DATA PROVIDED:
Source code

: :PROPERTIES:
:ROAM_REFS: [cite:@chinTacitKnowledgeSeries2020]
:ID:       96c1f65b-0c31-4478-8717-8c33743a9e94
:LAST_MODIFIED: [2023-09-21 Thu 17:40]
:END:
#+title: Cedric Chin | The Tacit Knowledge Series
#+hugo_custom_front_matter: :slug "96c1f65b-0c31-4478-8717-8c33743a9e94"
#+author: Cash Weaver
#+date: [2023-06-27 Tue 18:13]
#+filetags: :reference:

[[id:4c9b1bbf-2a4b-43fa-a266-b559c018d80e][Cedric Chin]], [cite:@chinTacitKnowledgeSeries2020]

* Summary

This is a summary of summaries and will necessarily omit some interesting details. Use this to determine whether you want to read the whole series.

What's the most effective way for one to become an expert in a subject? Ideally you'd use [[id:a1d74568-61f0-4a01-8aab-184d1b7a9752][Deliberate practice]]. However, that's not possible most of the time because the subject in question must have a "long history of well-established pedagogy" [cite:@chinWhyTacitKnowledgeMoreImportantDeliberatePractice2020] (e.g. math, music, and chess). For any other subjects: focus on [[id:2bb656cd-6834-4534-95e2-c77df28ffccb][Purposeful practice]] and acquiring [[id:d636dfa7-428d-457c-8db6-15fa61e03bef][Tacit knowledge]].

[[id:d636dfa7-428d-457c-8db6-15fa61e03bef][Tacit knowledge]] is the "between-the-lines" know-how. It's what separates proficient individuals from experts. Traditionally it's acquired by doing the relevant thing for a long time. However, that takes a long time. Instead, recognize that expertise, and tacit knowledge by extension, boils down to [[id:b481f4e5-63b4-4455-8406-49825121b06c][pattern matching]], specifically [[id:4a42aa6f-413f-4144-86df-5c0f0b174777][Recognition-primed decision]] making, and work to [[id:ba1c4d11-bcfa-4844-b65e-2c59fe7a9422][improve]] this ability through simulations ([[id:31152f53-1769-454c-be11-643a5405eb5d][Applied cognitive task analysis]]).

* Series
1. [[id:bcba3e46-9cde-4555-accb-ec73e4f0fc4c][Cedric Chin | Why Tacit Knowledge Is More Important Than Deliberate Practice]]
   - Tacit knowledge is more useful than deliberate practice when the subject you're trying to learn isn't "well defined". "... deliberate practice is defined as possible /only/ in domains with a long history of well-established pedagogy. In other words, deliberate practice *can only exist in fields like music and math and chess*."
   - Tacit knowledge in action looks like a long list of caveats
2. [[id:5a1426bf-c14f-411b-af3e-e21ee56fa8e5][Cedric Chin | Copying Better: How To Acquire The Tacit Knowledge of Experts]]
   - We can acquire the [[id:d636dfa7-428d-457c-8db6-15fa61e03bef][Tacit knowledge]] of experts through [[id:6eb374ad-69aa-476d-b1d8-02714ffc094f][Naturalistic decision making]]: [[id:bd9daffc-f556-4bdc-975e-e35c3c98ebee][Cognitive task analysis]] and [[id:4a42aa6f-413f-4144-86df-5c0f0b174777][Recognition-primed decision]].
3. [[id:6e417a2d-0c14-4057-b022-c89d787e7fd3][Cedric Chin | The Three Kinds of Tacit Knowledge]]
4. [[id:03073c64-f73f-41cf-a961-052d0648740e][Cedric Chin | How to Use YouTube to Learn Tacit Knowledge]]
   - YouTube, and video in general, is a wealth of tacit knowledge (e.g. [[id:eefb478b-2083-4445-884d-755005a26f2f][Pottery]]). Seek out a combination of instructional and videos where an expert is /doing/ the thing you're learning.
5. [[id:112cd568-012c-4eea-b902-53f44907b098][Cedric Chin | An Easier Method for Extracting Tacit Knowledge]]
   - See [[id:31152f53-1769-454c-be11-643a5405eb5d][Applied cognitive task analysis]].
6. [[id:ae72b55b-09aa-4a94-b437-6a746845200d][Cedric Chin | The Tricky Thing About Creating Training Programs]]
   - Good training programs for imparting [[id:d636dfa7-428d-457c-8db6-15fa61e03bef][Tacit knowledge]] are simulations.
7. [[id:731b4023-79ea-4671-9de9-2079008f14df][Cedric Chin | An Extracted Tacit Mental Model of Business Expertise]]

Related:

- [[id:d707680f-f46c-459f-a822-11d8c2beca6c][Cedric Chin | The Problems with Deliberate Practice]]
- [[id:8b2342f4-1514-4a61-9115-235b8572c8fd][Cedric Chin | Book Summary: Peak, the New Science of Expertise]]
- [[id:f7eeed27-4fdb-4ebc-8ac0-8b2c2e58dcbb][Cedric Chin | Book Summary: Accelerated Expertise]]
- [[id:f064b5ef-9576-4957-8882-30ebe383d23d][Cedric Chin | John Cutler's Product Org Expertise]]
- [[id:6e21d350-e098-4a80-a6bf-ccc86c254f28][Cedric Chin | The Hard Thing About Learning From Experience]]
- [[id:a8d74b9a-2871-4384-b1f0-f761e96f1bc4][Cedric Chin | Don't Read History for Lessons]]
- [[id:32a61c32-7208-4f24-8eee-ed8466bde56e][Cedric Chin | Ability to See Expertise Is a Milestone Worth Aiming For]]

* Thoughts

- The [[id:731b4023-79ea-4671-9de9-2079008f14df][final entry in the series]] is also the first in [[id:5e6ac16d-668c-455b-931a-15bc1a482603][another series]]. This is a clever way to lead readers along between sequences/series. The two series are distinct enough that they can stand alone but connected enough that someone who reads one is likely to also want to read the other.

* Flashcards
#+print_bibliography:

PROBLEM STATEMENT:
Please report every line among the entries that includes "About".

EXPECTED OUTPUT:
6. [[id:ae72b55b-09aa-4a94-b437-6a746845200d][Cedric Chin | The Tricky Thing About Creating Training Programs]]
- [[id:6e21d350-e098-4a80-a6bf-ccc86c254f28][Cedric Chin | The Hard Thing About Learning From Experience]]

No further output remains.